Nuvei’s recent performance
During the first six months, Nuvei’s top line grew by 97% to $328.7 million. Amid the rising popularity of online shopping, digital payments are becoming popular, benefiting the company. Amid favourable market conditions and its investment in and expansion of its direct distribution channel, its total volumes more than doubled across its four regions, driving the top line higher.
Further, its adjusted EBITDA increased by 105% to $115.7 million due to improved revenue growth, higher operating margin, and lower interest expenses. Its adjusted EPS came in at $0.79, representing impressive year-over-year growth of 172.4%. Also, the company generated $139 million of operating cash flows, increasing its cash holding to $533.7 million by the end of the second quarter.
Nuvei’s growth prospects
Nuvei’s addressable market is expanding amid the ongoing transition to e-commerce. The company is launching innovative products to expand its customer base and drive volume. Apart from organic growth, the company has also undertaken several strategic acquisitions to expand its geographical presence and strengthen its competitive positioning.
So far this year, Nuvei has acquired Discover Global Network, Mazooma Technical Services, and Simplex. These acquisitions have broadened Nuvei’s product offering, expanded its geographical footprint, and strengthened its competitive position in the growing online gaming and sports betting market. The company recently signed an agreement to acquire Paymentez, which could expand its presence in Latin America.
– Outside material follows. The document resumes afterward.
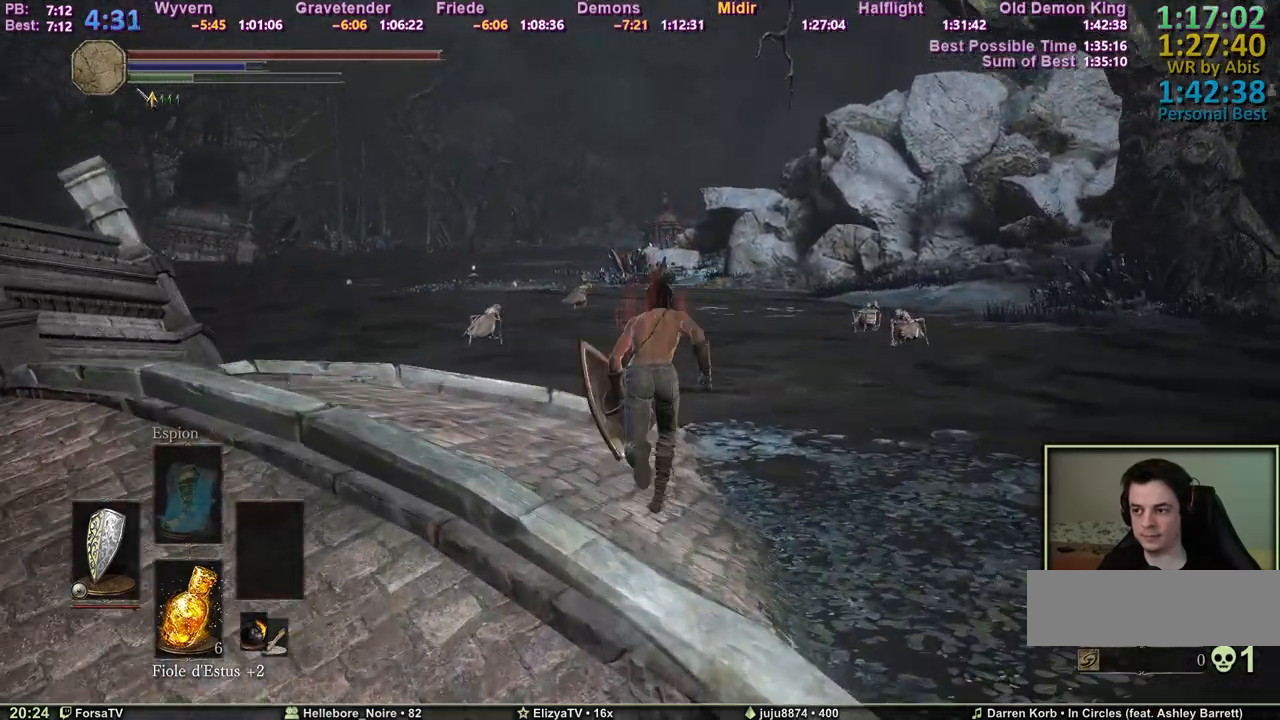
{"keys": ["space", "z"], "events": []}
Amid the healthy growth prospects and strong performance in the second quarter, Nuvei’s management had raised its guidance for the third quarter and this fiscal year. The management projects its 2021 revenue to come between $690 and $705 million, while its adjusted EBITDA could fall within $295-$305 million. Also, its total volume could reach $91 billion. Further, the management expects its volume and revenue to grow at a CAGR of over 30% in the medium term, while adjusted EBITDA margin could grow at a CAGR of above 50% in the long term. So, Nuvei’s outlook looks healthy.
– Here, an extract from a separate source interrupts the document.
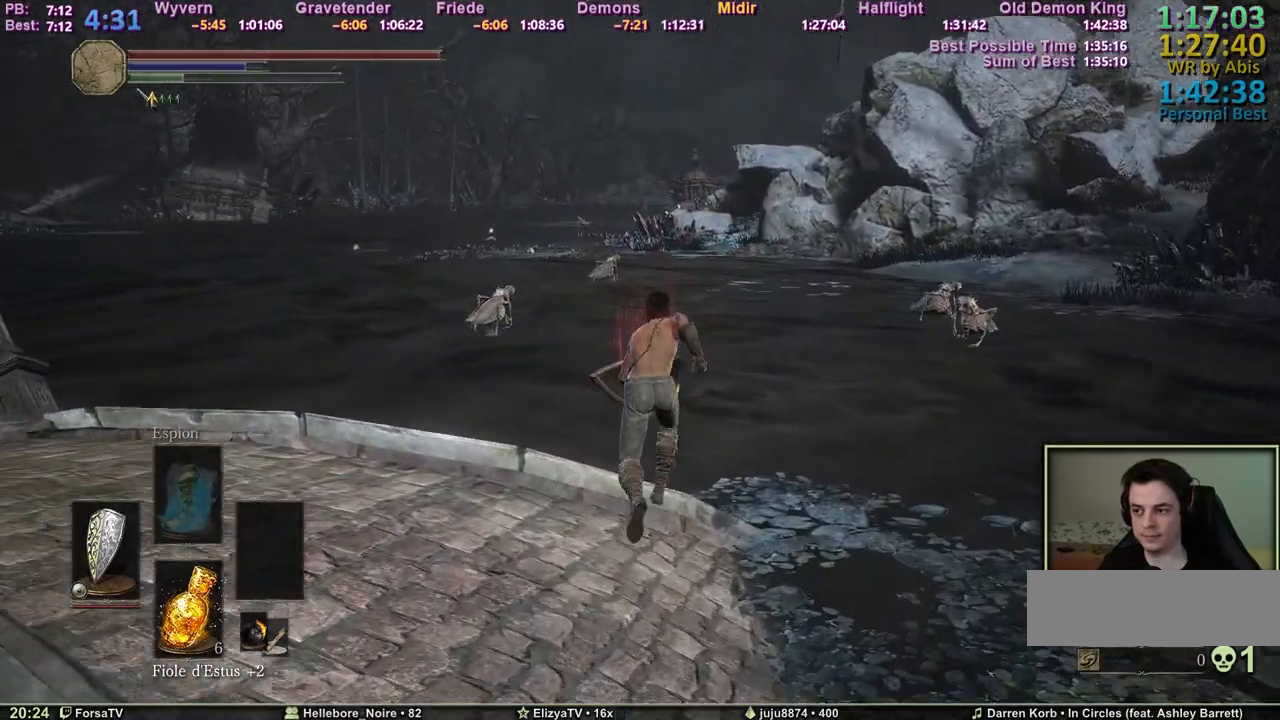
{"keys": ["space", "z"], "events": []}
Amid the recent surge, Nuvei’s valuation has become expensive. Currently, its forward price-to-sales and forward price-to-earnings multiples stand at 23.4 and 75.4, respectively. Despite its expensive valuation, analysts are bullish on the stock. Of the 13 analysts, 11 have issued a buy rating, while the remaining two have given a hold rating. Meanwhile, the consensus price target stands at $158.99, representing a 7.5% fall from its current levels.
Nuvei’s stock price has appreciated by over 420% since going public in September last year. Given the massive surge and the volatility in the broader equity markets, I believe Nuvei could underperform in the near term. However, investors with over two years of investment horizon can accumulate the stock given its healthy outlook.